Grade: 3.3 stars out of 5
When Molly’s mother finally spills the beans about her father she never expected him to be Brick Berlin, famous actor and director. Now she’s a little terrified of heading out to LA—leaving behind her on-and-off again boyfriend, her best friend, and everyone she knows—to meet Daddy dearest and half-sister Brooke. It might mean a change of scenery, but that doesn’t mean Molly will change. Right?Tag team authors, Heather Cocks and Jessica Morgan bring together a double perspective novel about the ups-and-downs of Hollywood; the bitter resentment of a busy Dad; and a runaway Mom.
GoFugYourself is a website by Cooks and Morgan and it says a lot about Spoiled. Readers find themselves chuckling here and there about some crazy antics Shelby (Brooke’s archnemesis), Molly, and Brooke come up with to humiliate each other. (Also fashion, be familiar with designer names, but don't be discouraged since it's not as much as I first thought.) While it’s gratifying for Molly to get a little backbone and get back at Brooke, somewhere down the line it got a little tiring. One thing that I never understood was the whole animosity between Brooke and Shelby. It was explained in bits, but I have trouble believing what the other is saying. There are two different stories on how it all started and each one points to the speaker as the “good” one. Neither Brooke nor Shelby has great track records of being 100% honest.
I found Molly to be naïve in the story. She’s such an honest and trustworthy person, and thinks highly of many people despite warnings. Is Molly that typical girl from a small-town implanted to a big city (NYC, LA, etc.)? Very shy, quiet, and from the readers’ perspective, someone you want to shake. That said and done, I will go back to my original statement and mention that Molly does get a backbone and can fight her own battles.
Brooke’s underlying soft, hurt nature comes through her emails to her mother. I thought Brooke’s character development shined as the novel progress. Molly and Brooke’s make-up chat played nicely with readers’ sympathy, but the seemingly quick shift from enemies to best friends left me a cross-eyed. Brooke’s internal thoughts helped smoothed the transition, but her actions hardly matched her thoughts and what the readers’ know is different from what Molly knows.
I found the epilogue lacking when trying to wrap everything left. It felt more like an extra chapter than an epilogue.

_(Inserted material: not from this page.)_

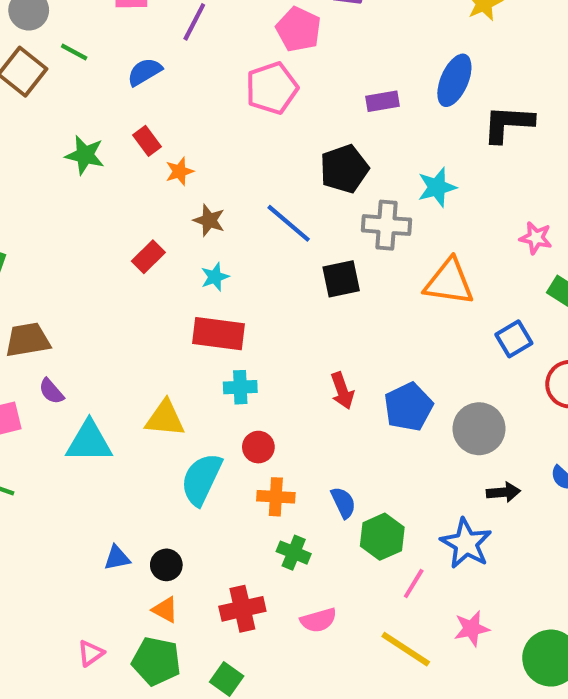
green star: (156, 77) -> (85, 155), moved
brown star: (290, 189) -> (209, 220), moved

The “love interest” was also lacking and believed that the novel would have been better if that was taken out. It didn’t add to the novel because there wasn’t a real ending to the relationship. I enjoyed the friendships that was presented, but wished that there was more of a focus on the mothers since it’s the core of all the major issues in Spoiled.
ETA: This is apparently the first book in a series. Seriously? Wow; I am getting tired of books becoming a series when it doesn't need to be.